The researchers found that memory support strategies had no effect on non-selective recruitment in the older subjects. Younger adults selectively activated the left-hemisphere frontal regions area when they memorized words. This selectivity streamlines information processing and makes it more effective, Buckner said. The fMRI data showed that older adults recruited both left- and right-hemisphere frontal regions, even with support in encoding their memories.
"So, the findings of these studies reflect a situation where the cup is half full or half empty, depending on how you look at it," said Buckner. "The situation with regard to overcoming memory deficits in aging is much more promising than we thought. It could have been the case that the frontal regions in the older adults had atrophied or undergone cellular deterioration to the extent that they were inaccessible to these individuals. But that was not the case. These regions were potentially available to participate in solving these tasks, but the older adults were under-recruiting them."
The findings suggest that cognitive training that encourages older adults to use available frontal cortex areas could improve memory, said Buckner. Research has not yet shown exactly what kind of training would be most effective, he said, although he and his colleagues are now beginning to study that question.

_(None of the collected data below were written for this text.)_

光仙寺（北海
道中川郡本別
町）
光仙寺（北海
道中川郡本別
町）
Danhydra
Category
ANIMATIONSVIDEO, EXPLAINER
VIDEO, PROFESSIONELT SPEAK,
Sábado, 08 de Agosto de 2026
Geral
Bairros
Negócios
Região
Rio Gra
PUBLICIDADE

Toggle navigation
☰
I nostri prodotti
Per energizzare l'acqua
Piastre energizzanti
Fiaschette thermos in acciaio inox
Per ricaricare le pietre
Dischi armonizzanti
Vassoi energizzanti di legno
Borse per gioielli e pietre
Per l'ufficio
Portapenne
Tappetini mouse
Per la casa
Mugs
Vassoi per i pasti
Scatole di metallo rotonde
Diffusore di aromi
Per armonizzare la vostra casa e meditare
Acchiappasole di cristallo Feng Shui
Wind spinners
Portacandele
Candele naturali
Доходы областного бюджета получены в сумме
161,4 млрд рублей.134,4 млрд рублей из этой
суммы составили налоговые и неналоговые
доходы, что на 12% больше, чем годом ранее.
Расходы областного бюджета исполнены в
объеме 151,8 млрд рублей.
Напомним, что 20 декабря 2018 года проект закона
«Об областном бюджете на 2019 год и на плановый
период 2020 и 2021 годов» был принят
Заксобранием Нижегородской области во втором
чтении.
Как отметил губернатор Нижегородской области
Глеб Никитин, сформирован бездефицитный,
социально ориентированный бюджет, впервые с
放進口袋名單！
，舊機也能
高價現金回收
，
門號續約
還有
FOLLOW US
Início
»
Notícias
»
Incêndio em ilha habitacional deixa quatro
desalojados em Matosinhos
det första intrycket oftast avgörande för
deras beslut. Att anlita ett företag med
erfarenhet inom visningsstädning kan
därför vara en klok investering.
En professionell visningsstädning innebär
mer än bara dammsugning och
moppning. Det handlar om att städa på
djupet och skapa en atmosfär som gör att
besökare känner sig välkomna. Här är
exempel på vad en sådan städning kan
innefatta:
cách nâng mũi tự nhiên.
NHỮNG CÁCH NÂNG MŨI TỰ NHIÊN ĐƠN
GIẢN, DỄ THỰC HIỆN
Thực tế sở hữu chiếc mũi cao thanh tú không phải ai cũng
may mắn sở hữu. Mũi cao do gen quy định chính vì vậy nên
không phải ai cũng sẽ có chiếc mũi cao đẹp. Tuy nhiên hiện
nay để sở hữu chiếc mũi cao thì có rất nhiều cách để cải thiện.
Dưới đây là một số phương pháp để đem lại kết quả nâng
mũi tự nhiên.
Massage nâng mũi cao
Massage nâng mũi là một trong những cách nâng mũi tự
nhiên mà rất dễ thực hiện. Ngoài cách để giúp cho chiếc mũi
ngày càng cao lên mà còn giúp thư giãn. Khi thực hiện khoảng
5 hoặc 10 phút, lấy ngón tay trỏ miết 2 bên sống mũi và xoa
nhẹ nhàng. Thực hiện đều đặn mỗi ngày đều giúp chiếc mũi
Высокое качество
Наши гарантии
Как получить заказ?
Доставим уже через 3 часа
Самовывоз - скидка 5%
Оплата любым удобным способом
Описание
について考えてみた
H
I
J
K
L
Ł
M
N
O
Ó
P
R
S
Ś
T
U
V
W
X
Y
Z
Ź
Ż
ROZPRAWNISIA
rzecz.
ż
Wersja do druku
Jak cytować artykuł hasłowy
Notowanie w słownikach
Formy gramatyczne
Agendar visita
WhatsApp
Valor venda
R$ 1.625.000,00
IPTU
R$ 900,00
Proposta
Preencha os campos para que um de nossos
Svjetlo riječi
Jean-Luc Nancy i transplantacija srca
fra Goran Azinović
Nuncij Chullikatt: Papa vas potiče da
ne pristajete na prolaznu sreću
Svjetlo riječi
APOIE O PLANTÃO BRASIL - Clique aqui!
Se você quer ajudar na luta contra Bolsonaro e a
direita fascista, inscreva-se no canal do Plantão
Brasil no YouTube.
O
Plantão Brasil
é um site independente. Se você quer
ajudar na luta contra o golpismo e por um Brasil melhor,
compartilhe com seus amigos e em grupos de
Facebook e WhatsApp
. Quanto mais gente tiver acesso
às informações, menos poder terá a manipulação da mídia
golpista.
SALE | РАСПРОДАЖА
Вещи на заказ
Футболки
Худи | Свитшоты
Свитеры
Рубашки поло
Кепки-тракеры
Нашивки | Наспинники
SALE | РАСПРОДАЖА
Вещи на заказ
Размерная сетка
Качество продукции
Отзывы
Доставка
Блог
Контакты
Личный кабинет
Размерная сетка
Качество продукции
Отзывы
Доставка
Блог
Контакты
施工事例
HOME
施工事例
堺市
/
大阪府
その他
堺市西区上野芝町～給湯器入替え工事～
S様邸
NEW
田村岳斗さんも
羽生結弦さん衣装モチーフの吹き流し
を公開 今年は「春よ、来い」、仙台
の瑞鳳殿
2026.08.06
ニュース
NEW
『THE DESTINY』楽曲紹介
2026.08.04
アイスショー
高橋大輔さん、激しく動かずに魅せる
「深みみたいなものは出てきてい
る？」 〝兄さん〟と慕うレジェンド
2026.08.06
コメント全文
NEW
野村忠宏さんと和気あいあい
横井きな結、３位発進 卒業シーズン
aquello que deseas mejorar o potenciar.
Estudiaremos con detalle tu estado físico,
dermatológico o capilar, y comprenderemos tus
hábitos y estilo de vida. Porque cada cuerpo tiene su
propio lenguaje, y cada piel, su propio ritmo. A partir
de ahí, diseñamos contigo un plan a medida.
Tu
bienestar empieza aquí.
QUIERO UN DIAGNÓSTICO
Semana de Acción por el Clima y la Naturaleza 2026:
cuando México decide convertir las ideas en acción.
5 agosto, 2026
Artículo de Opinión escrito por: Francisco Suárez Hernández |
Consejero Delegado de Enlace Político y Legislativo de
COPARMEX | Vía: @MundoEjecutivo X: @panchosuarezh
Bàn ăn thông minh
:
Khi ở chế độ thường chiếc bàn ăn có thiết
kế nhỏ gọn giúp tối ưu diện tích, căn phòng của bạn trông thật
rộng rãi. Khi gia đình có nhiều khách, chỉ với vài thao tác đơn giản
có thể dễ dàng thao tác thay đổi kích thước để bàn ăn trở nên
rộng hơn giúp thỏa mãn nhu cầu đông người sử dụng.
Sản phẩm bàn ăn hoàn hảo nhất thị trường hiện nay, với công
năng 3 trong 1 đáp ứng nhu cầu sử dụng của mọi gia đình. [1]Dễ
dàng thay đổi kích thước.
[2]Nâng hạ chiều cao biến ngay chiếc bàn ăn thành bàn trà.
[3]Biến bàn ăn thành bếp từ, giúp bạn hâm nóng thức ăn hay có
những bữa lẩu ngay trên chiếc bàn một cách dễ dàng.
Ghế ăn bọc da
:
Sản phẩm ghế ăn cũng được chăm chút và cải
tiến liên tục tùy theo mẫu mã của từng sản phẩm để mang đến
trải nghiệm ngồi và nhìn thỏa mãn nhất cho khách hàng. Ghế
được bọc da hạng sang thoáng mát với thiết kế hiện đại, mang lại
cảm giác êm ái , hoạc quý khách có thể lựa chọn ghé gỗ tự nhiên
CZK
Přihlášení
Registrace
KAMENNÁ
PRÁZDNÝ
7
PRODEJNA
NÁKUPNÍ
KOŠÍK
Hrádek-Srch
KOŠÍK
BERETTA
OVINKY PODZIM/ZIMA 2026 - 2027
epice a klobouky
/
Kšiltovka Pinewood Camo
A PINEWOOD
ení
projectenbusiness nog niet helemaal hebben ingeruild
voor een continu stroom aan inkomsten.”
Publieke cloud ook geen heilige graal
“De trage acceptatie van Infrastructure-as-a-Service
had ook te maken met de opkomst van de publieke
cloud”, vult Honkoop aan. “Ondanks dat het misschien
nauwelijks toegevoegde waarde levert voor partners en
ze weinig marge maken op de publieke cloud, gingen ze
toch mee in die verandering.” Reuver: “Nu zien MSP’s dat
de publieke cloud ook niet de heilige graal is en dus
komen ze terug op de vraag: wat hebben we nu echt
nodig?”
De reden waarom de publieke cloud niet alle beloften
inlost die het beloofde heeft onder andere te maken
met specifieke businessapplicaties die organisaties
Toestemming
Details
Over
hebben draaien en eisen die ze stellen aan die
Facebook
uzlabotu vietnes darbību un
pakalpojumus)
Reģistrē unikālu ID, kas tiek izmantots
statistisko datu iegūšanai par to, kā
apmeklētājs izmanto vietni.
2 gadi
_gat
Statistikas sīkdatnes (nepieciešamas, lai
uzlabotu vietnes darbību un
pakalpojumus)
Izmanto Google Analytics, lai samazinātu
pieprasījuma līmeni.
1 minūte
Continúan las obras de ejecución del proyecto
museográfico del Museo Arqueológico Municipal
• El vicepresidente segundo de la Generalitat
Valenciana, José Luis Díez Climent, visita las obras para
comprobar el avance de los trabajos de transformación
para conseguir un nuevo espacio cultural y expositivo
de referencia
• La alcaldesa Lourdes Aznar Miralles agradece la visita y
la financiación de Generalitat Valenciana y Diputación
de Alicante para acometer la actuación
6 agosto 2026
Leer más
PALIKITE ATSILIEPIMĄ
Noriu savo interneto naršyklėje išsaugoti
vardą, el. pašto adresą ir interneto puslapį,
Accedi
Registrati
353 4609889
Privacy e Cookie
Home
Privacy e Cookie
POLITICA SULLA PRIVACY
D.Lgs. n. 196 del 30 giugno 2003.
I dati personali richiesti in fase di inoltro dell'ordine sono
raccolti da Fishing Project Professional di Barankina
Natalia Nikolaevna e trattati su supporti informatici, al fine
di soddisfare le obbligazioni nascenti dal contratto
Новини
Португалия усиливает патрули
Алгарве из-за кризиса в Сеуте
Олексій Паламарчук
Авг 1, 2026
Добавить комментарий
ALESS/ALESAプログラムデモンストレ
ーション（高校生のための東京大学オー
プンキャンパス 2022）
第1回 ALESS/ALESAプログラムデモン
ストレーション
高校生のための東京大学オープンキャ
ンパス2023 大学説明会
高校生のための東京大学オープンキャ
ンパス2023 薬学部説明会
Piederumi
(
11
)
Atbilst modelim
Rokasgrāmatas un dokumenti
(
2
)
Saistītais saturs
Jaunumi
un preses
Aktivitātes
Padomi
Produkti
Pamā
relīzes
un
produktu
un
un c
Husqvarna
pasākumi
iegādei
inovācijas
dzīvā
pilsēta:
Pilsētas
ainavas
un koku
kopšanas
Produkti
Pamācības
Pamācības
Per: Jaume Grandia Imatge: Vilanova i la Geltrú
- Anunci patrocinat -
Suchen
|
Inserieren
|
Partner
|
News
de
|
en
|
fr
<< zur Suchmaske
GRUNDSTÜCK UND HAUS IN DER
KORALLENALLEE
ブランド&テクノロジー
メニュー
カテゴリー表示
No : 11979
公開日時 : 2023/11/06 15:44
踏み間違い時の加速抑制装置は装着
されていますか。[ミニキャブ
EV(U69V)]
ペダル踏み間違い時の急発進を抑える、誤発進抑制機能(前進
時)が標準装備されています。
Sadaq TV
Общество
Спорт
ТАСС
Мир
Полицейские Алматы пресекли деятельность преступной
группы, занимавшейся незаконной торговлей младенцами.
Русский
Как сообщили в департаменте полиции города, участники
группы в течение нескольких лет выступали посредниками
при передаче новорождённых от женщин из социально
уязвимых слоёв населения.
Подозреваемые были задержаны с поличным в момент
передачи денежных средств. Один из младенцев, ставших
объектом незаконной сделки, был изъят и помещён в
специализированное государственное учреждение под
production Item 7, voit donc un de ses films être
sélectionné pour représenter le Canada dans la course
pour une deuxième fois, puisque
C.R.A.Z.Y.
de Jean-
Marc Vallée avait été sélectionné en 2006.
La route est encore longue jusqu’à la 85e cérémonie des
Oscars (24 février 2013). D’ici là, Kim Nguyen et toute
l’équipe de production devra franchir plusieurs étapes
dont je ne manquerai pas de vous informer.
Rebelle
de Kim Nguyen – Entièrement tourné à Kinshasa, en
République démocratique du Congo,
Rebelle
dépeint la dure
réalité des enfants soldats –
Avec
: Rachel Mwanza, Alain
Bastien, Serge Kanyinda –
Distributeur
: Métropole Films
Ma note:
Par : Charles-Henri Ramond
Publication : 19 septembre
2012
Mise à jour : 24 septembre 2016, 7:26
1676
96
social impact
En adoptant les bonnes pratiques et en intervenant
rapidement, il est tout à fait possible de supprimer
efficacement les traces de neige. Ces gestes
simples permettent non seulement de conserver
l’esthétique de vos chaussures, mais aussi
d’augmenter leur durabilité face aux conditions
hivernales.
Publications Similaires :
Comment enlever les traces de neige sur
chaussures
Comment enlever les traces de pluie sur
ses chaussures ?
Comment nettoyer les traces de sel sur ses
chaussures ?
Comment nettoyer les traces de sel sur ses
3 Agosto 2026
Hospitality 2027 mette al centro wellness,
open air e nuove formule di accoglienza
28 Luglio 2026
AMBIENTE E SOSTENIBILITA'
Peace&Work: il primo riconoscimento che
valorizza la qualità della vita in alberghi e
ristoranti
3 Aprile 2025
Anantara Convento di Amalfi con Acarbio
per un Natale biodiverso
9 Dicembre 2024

Washington University neurologist John Morris, a senior author of the Neuron study, said "these results show that the reduction in processing capacity of the brain with aging is not completely an irreversible process. They give us a basis for believing that cognitive rehabilitation therapies might be helpful in aging-related cognitive illnesses. And, the findings emphasize that the aging brain still can function at a very high level and keep healthy older people living active, independent lives."
According to Morris, an important question to address in future studies is the relation between the cognitive deficits found in healthy elderly people and in those with Alzheimer's disease. "Are the kinds of deficits reported in these studies truly age-related and separate from Alzheimer's disease, or is one just an elaboration of the other? We really don't know the answer," he said.